Les Chroniques de l'Imaginaire

Un homme d'ombres (Les enquêtes de John Nyquist - 1) - Noon, Jeff

John Nyquist est détective privé. Il est de retour à Soliade pour une nouvelle enquête : un riche homme d'affaires lui a demandé de retrouver sa fille Eleanor, adolescente fugueuse. L'affaire n'a pas l'air bien compliquée, mais il ne faut pas se fier aux apparences, même à Soliade, la ville où il ne fait jamais nuit. Nyquist va se retrouver confronté au terrible tueur en série Vif-Argent, aux ténèbres de Nocturna et à l'effroyable entre-deux de Crépuscule. Ses démons vont refaire surface et la question se posera jusqu'au bout : va-t-il sauver Eleanor, ou bien la tuer ?

Un homme d'ombres, c'est une intrigue ordinaire dans un monde extraordinaire. Si la ville dans laquelle se déroule l'intrigue semble appartenir à notre monde (on y connaît Beethoven et le théâtre d'ombres javanais), les règles qui la régissent sont résolument fantastiques. À Soliade, il ne fait jamais nuit parce qu'elle est entièrement recouverte par un dôme composé d'un nombre incalculable d'ampoules, néons, lampes et autres sources de lumière allumées en permanence. À l'inverse, Nocturna est plongée dans une nuit perpétuelle, toutes les ampoules de son dôme étant grillées à l'exception de quelques-unes qui jouent le rôle d'étoiles. Ces deux cités jumelles sont séparées par la zone du Crépuscule, hantée par les morts et les paumés. Privés du cycle naturel des jours et des nuits, les habitants de ces deux cités jumelles ont réglé leurs horloges internes sur des chronologies artificielles qui prolifèrent à l'envi. Chaque corps de métier, chaque entreprise, chaque communauté possède sa propre chronologie et les habitants de Soliade passent avec adresse de l'une à l'autre, y compris celles qui ne sont pas tout à fait légales…

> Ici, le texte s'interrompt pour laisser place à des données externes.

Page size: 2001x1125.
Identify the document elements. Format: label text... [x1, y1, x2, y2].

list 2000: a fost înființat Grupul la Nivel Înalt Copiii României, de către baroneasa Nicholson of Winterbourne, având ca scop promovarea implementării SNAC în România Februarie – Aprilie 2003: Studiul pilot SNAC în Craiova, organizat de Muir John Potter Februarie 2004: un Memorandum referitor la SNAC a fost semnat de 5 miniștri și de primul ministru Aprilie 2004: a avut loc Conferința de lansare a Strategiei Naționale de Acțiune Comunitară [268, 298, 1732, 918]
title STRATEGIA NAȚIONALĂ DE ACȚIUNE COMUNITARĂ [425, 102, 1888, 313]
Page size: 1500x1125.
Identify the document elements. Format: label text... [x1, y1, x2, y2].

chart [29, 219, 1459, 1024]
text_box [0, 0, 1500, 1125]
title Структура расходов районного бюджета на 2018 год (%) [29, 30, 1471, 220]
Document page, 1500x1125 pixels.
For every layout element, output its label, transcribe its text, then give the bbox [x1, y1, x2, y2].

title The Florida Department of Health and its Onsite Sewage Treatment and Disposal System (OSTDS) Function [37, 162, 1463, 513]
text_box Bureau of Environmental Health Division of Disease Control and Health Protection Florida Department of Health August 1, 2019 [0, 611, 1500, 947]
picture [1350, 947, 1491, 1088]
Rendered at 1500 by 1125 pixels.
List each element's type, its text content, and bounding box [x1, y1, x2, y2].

Jeff Noon plonge adroitement le lecteur dans cet univers à la fois familier et étrange. Le déroulement de l'enquête épouse à merveille les caractéristiques de chaque lieu, chacun correspondant à une partie du livre. L'atmosphère est frénétique et tendue à Soliade, plus calme et mélancolique à Nocturna et franchement angoissante à Crépuscule. L'intrigue colle de près aux canons du polar. Nyquist est l'archétype du héros solitaire et désabusé, souffrant d'un passé troublé et d'un sérieux problème d'alcool, qui se retrouve plongé malgré lui dans des intrigues qui le dépassent. En voulant sauver sa peau et celle de sa protégée, il va déterrer des vieux secrets que d'autres auraient voulu garder bien enfouis, quitte à causer la perte de toute la ville. C'est une trame très classique, mais elle fonctionne à merveille et offre au lecteur un ancrage rassurant, car les règles temporelles de Soliade ne sont pas forcément faciles à assimiler.

Un homme d'ombres est donc un chouette polar, de ceux qu'on a du mal à lâcher avant la dernière page, même si c'est surtout son cadre qui vaut le détour.